1. A system, comprising:

a sensor; and

a display, power to which is to be decreased in response to a detection of absence of a user by the sensor.

2. The system of claim 1, wherein the power is to be increased in response to a detection of presence of a user by the sensor.

3. The system of claim 2, wherein the power is to be decreased in response to expiration of a time out value.

4. The system of claim 1, wherein the power is to be decreased in response to the expiration of a time out value.

5. The system of claim 1, wherein the sensor is an infrared thermal sensor.

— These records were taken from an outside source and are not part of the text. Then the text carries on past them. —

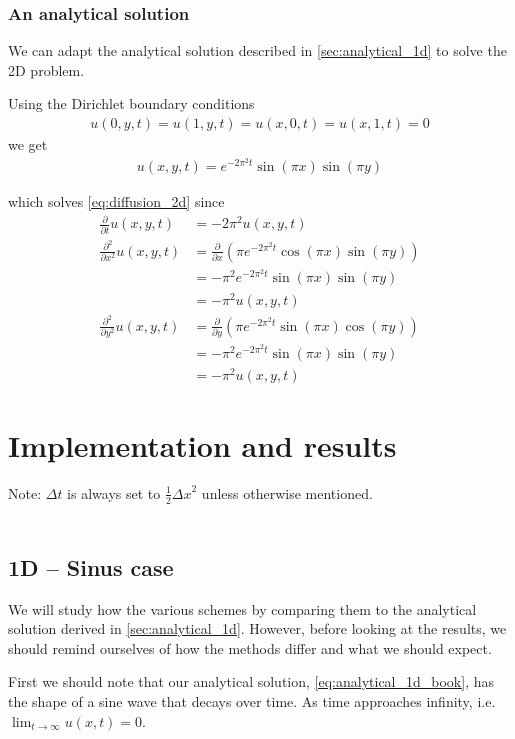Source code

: \documentclass[10pt,a4paper]{article}
\newcommand{\dt}{{\Delta t}}
\newcommand{\dx}{{\Delta x}}
\newcommand{\fracpt}{\frac{\partial}{\partial t}}
\newcommand{\fracpx}{\frac{\partial}{\partial x}}
\newcommand{\fracpy}{\frac{\partial}{\partial y}}
\newcommand{\fracpxx}{\frac{\partial^2}{\partial x^2}}
\newcommand{\fracpyy}{\frac{\partial^2}{\partial y^2}}
\begin{document}
\subsubsection{An analytical solution}
We can adapt the analytical solution described in \vref{sec:analytical_1d} to solve the 2D problem.

Using the Dirichlet boundary conditions
\begin{align}
u(0, y, t) = u(1, y, t) = u(x, 0, t) = u(x, 1, t) = 0
\end{align}
we get
\begin{align}\label{eq:analytical_2d}
    u(x, y, t) = e^{-2\pi^2 t} \sin(\pi x) \sin(\pi y)
\end{align}

which solves \vref{eq:diffusion_2d} since
\begin{align}
\fracpt u(x, y, t) &= -2\pi^2 u(x, y, t) \\
\fracpxx u(x, y, t) &= \fracpx \left( \pi e^{-2\pi^2 t} \cos(\pi x) \sin(\pi y) \right) \\
&= -\pi^2 e^{-2\pi^2 t} \sin(\pi x) \sin(\pi y) \\
&= -\pi^2 u(x, y, t) \\
\fracpyy u(x, y, t) &= \fracpy \left( \pi e^{-2\pi^2 t} \sin(\pi x) \cos(\pi y) \right) \\
&= -\pi^2 e^{-2\pi^2 t} \sin(\pi x) \sin(\pi y) \\
&= -\pi^2 u(x, y, t)
\end{align}



\section{Implementation and results}\label{sec:implementation_and_results}
Note: $\dt$ is always set to $\frac{1}{2}\dx^2$ unless otherwise mentioned.\\\\

\subsection{1D -- Sinus case}
We will study how the various schemes by comparing them to the analytical solution derived in \ref{sec:analytical_1d}. However, before looking at the results, we should remind ourselves of how the methods differ and what we should expect.

First we should note that our analytical solution, \ref{eq:analytical_1d_book}, has the shape of a sine wave that decays over time. As time approaches infinity, i.e. $\lim_{t \to \infty} u(x, t) = 0$.
\end{document}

6. The system of claim 1, wherein the sensor is an acoustic sensor.

7. A method, comprising:

providing a computer system with a sensor to detect absence of a user; and enabling power to be decreased to a display of the computer system in response the sensor detecting absence of a user.

8. The method of claim 7, further comprising enabling power to be increased to the display in response to the sensor detecting presence of a user.

9. The method of claim 8, further comprising enabling power to be decreased to the display in response to a time out value expiring.

10. The method of claim 7, further comprising enabling power to be decreased to the display in response to a time out value expiring.

11. The method of claim 7, wherein providing the computer system with a sensor includes providing the computer system with an infrared thermal sensor or an acoustic sensor.

12. The method of claim 7, wherein enabling power to be decreased includes coupling a controller to the sensor, the controller to receive a signal from the sensor and to control power to the display.

13. A machine readable medium including machine readable instructions that, if executed by a computer system, cause the computer system to perform a method comprising:

determining if a user is absent; and

decreasing power to a display of the computer system if it is determined that the user is absent.

14. The medium of claim 13, wherein the method further comprises increasing power to the display if it is determined that the user is present.

15. The medium of claim 14, wherein the method further comprises decreasing power to the display if a time out value expires.

16. The medium of claim 13, wherein the method further comprises decreasing power to the display if a time out value expires.

17. The medium of claim 13, wherein decreasing power to the display comprises powering off the display.